* Records to use

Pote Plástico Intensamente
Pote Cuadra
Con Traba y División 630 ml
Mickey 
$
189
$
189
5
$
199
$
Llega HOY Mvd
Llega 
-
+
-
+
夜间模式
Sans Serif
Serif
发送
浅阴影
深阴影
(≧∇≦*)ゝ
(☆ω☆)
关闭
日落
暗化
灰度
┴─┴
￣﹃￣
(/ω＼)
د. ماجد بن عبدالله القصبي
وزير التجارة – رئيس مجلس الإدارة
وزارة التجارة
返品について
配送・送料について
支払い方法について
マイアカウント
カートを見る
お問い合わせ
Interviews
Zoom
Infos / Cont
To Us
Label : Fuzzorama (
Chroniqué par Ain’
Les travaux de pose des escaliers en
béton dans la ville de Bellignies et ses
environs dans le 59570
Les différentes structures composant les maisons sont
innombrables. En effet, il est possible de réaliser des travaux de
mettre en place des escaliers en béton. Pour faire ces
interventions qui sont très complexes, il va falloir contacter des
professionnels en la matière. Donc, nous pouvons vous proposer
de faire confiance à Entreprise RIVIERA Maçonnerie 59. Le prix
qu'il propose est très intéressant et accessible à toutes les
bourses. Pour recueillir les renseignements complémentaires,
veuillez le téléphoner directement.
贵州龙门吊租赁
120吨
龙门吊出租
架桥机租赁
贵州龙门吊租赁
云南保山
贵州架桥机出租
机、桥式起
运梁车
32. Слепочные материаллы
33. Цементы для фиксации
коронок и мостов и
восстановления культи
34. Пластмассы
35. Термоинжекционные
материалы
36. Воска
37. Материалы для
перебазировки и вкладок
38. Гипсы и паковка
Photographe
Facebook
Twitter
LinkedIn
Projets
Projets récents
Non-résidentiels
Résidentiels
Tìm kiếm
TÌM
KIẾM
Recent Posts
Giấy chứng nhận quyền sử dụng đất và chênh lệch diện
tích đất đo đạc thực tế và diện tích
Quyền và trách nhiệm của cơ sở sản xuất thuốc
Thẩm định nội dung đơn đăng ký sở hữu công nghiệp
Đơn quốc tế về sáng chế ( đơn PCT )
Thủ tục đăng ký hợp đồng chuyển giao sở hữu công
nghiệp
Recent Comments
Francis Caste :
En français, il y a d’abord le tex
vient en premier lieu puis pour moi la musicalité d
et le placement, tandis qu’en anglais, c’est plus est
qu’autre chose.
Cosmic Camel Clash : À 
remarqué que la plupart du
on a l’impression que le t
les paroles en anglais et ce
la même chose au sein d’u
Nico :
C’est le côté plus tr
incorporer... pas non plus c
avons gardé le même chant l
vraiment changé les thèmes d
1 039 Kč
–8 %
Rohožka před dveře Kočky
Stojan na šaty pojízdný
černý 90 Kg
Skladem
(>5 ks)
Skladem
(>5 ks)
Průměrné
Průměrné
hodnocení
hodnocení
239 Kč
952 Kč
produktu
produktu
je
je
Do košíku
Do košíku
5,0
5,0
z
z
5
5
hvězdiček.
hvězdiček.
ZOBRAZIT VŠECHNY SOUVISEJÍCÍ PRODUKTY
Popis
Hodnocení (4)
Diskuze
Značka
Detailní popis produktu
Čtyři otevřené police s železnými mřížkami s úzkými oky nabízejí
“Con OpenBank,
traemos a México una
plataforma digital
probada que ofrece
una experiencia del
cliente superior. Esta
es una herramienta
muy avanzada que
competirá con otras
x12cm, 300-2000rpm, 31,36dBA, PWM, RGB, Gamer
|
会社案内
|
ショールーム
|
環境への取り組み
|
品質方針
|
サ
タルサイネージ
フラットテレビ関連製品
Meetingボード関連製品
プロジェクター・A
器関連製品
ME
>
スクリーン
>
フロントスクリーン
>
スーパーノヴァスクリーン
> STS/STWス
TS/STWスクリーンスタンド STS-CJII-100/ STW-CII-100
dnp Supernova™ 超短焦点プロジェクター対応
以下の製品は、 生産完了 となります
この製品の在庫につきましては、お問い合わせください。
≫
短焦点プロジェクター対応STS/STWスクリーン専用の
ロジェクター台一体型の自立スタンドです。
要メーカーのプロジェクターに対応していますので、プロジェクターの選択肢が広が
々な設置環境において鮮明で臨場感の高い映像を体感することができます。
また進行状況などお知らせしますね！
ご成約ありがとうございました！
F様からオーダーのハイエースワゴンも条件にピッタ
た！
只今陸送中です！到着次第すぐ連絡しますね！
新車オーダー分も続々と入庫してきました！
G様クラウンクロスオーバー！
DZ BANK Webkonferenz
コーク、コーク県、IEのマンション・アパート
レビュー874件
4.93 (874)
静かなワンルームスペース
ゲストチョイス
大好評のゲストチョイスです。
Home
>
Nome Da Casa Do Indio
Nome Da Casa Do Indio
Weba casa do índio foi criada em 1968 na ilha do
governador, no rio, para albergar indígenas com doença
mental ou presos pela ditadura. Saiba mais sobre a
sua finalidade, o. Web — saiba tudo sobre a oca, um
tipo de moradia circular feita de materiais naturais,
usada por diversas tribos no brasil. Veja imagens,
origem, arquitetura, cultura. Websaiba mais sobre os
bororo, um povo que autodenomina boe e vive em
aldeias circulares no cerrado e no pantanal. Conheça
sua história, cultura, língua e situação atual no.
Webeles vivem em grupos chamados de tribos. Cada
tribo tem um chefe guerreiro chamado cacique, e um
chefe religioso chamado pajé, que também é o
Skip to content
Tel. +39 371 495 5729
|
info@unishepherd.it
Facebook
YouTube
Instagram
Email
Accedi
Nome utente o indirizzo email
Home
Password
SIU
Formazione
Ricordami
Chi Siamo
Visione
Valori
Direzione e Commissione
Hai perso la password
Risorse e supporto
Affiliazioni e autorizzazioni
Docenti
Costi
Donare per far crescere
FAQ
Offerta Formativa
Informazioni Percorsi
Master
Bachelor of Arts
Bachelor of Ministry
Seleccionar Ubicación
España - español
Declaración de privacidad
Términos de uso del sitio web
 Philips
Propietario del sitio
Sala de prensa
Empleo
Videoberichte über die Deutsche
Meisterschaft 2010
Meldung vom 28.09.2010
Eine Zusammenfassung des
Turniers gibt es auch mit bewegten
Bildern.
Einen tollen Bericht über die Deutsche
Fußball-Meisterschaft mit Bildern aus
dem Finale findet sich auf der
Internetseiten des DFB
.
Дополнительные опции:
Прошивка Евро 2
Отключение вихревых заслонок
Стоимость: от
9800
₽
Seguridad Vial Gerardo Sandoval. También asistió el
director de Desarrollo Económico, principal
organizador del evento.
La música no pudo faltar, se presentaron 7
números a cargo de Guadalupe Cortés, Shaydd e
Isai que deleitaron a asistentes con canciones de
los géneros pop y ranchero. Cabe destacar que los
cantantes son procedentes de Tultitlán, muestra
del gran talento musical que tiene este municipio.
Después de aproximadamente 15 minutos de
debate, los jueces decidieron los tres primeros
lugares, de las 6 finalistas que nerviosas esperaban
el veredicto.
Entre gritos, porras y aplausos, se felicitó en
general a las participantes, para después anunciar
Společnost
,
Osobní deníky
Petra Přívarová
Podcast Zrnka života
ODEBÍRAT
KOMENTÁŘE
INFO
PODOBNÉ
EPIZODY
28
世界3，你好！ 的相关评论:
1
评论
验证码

* Task instructions
Filter the records above for "Bachelor" and copy every matching line.

* Exercise answer
Bachelor of Arts
Bachelor of Ministry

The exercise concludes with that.